- _AUSZUG_:
┌────────

Unser Zehnkampf vor der Leichtathletik-EM: Diskuswerfen: Wie Siegfried im Schwanensee

Beim Diskuswerfen lernt man etwas über Physik, Koordination und wie man geradeaus schießt.

Laufen, springen, werfen – die Disziplinen der Leichtathletik sind Sport in seiner klassischsten Form. Doch sie sind schwieriger auszuüben, als sie aussehen. Bis zur Europameisterschaft vom 7. bis 12. August in Berlin probieren wir in unserer Serie „Tagesspiegel-Zehnkampf“ zehn Disziplinen unter professioneller Anleitung aus und beschreiben, worauf es dabei ankommt.

Robert Harting habe ich knapp verpasst, informiert mich Trainer Markus Münch gleich am Anfang. Schade, so entgehen mir wertvolle Tipps von einem Olympiasieger im Diskuswerfen. Aber wahrscheinlich bin ich bei Münch, der die U16- und U18-Altersgruppen im Olympia-Stützpunkt Berlin trainiert, sogar besser aufgehoben. Denn für die ersten Schritte halte ich mich vielleicht lieber an einen ausgebildeten Jugendtrainer als an einen dreifachen Weltmeister, der seit 20 Jahren im Ring steht.

└────────

- _INHALT DES DATENSATZES_:
┌────────

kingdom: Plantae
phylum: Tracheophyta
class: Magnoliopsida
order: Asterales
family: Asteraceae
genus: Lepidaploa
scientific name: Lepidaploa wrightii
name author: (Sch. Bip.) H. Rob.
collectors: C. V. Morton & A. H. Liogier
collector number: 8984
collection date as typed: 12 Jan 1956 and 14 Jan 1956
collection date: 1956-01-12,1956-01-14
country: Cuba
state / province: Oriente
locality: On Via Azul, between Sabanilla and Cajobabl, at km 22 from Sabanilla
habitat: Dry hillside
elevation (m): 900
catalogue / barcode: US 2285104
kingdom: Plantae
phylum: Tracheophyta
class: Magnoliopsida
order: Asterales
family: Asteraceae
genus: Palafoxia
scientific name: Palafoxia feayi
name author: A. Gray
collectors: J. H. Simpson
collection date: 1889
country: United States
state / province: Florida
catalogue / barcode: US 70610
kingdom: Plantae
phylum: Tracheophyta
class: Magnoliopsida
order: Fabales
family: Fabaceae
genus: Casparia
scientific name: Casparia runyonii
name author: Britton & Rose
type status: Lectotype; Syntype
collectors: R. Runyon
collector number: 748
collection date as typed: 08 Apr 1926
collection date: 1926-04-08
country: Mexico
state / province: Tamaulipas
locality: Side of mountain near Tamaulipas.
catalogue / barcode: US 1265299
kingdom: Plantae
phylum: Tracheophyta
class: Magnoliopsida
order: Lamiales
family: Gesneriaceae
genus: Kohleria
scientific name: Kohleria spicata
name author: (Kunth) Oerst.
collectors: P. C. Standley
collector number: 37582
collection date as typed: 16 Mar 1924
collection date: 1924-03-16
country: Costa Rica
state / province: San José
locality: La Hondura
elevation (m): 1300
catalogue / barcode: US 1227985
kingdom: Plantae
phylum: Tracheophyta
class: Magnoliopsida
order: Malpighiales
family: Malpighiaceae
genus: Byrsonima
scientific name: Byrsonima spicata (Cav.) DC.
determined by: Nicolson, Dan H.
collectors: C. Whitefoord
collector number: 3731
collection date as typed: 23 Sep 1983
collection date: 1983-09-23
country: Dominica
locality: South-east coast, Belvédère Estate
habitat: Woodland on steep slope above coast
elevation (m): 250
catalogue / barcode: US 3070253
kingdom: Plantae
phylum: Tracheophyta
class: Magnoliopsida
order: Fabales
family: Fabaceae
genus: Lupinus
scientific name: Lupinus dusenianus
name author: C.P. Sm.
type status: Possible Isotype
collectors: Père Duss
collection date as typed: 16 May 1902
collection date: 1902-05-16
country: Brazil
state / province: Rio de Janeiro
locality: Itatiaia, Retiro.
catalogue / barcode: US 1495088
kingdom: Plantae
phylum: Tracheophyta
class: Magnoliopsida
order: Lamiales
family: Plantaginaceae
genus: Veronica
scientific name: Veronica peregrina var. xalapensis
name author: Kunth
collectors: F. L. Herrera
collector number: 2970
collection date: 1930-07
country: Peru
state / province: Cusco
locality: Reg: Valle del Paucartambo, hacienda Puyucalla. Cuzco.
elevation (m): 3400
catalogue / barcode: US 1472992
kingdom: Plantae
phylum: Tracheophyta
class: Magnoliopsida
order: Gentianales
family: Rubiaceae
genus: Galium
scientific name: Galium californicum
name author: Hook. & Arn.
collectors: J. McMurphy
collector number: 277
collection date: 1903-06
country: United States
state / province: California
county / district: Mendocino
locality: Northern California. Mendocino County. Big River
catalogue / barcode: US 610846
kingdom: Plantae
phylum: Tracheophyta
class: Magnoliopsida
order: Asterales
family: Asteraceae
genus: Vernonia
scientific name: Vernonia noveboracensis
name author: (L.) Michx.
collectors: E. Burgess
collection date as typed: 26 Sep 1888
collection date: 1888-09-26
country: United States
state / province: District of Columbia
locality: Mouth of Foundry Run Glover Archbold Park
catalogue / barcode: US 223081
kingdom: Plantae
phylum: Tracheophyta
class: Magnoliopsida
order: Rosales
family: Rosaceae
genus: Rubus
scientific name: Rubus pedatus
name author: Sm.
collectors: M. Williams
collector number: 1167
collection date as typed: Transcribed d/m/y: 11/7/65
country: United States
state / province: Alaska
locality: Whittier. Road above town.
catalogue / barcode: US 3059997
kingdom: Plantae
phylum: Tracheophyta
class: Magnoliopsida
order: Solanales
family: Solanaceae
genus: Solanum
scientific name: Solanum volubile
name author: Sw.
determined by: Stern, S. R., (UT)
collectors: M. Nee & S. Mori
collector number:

└────────

- _AUFGABE_:
Bitte schreibe aus dem Auszug über das Diskuswerfen den Abschnitt ab, der bei „Laufen, springen, werfen“ beginnt und bei „es dabei ankommt.“ endet.

- _AUSGABE ZUR AUFGABE_:
Laufen, springen, werfen – die Disziplinen der Leichtathletik sind Sport in seiner klassischsten Form. Doch sie sind schwieriger auszuüben, als sie aussehen. Bis zur Europameisterschaft vom 7. bis 12. August in Berlin probieren wir in unserer Serie „Tagesspiegel-Zehnkampf“ zehn Disziplinen unter professioneller Anleitung aus und beschreiben, worauf es dabei ankommt.